Samir Taneja, MD, a urologic oncologist and leader of the Genito-Urologic Program at NYU Langone’s Perlmutter Cancer Center, is the national co-principal investigator of VAPOR 2, a single-arm clinical trial that is evaluating the use of water vapor ablation as focal therapy for localized favorable intermediate-risk (Gleason Grade Group 2, Gleason score 3+4) prostate cancer.
“Focal therapy is an investigational paradigm in that we know we can localize and destroy tumors, but we as of yet don’t know whether that is equivalent to conventional treatments,” said Dr. Taneja, who is also the James M. Neissa and Janet Riha Neissa Professor of Urologic Oncology in the Department of Urology and professor in the Department of Radiology at NYU Grossman School of Medicine. “There are no long-term comparative studies or long-term survival data for focal therapy approaches. The VAPOR 2 study is one of a few studies that are forthcoming that will not just assess the ability of the energy source to focally destroy the tumor, but also monitor patients over a longer period of time to determine how effective this is as a cancer treatment.”

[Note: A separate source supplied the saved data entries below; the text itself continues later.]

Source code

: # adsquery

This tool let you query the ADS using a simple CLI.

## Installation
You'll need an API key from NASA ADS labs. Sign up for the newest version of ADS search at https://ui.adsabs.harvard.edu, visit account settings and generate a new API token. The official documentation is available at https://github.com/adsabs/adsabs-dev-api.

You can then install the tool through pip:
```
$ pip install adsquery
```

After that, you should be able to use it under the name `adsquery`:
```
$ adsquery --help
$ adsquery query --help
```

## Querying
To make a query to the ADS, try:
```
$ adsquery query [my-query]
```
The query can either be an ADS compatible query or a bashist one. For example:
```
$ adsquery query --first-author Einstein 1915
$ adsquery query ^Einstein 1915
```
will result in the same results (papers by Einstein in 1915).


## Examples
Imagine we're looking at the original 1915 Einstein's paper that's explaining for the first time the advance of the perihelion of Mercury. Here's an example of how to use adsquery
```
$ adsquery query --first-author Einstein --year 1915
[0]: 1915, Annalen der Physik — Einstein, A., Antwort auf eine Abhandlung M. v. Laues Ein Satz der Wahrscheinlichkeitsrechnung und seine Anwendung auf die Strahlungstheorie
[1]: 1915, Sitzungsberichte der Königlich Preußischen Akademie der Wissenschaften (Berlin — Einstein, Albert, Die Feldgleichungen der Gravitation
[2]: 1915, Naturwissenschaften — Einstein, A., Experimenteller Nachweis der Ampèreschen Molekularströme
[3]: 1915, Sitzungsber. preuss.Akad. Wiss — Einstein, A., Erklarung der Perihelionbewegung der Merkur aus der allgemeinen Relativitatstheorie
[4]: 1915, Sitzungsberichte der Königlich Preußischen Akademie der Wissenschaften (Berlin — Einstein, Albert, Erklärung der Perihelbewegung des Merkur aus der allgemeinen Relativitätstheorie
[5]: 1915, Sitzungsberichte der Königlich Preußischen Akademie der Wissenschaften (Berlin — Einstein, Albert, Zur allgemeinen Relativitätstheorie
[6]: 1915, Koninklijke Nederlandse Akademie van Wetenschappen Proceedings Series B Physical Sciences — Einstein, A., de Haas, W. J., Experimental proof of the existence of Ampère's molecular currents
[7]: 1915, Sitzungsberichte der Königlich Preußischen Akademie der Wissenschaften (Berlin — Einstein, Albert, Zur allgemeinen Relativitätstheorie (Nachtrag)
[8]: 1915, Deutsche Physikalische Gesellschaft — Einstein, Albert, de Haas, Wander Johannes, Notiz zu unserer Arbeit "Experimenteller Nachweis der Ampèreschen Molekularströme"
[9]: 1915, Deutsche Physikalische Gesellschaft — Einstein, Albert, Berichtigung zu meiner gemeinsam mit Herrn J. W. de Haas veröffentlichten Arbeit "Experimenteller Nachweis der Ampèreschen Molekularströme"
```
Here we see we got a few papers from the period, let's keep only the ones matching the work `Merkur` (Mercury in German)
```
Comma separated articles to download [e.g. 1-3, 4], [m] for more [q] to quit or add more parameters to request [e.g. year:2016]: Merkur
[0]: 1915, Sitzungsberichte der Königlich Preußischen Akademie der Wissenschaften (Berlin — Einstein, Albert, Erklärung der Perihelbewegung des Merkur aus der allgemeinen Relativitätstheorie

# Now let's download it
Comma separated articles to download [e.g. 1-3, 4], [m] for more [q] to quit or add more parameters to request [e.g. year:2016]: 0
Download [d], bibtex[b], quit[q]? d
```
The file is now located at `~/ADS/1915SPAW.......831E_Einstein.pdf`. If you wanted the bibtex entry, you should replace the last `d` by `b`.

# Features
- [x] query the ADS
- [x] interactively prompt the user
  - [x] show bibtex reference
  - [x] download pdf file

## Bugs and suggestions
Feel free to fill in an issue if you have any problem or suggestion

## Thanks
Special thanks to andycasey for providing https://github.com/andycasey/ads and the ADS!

The VAPOR 2 study uses the Vanquish water vapor ablation device, which consists of a small device that is inserted through the urethra into the prostate. The wand is equipped with a small catheter needle that extends into the targeted treatment area and delivers water vapor to the prostate tissue. When the vapor is delivered to the targeted tissue, the stored thermal energy is released onto the cancerous cells as the vapor is condensing back to its liquid state. This energy transfer causes immediate disruption (ablation) of the cellular membrane, ultimately leading to cell death. Water vapor remains within the natural boundaries of the prostate, minimizing damage to the surrounding structures.
“The Vanquish device is combined with an image-tracking system that enables the urologist to localize the tumor using MRI, direct the needle to that area, and treat the tumor with a margin of normal tissue around it,” said Dr. Taneja, who also co-directs the Smilow Comprehensive Prostate Cancer Center.
Water vapor is currently used by urologists to successfully treat benign prostatic hyperplasia, or enlarged prostate. An earlier study of the Vanquish technology, VAPOR 1, showed that 87 percent of the 15 patients enrolled in that trial did not have Gleason Grade Group 2 or worse disease 6 months after treatment. In addition, no serious adverse effects were reported with the approach, and no device-related toxicities were observed.
VAPOR 2 is designed to treat people with localized intermediate-risk prostate cancer and monitor them for three years. During that time, if recurrence or evidence of clinically significant disease elsewhere in the prostate shows up on a biopsy, the participants can be treated again and re-ablated using Vanquish at least once. The trial’s endpoint is to determine how many of the participants are free of clinically significant cancer at the end of three years.
“From a patient’s perspective, the advantage of water vapor ablation therapy is avoiding side effects associated with surgery or radiation,” Dr. Taneja said. “The early data from VAPOR 1 suggests that the risk of urinary and sexual side effects that we commonly see with surgery and radiation is very minimal with this technology.”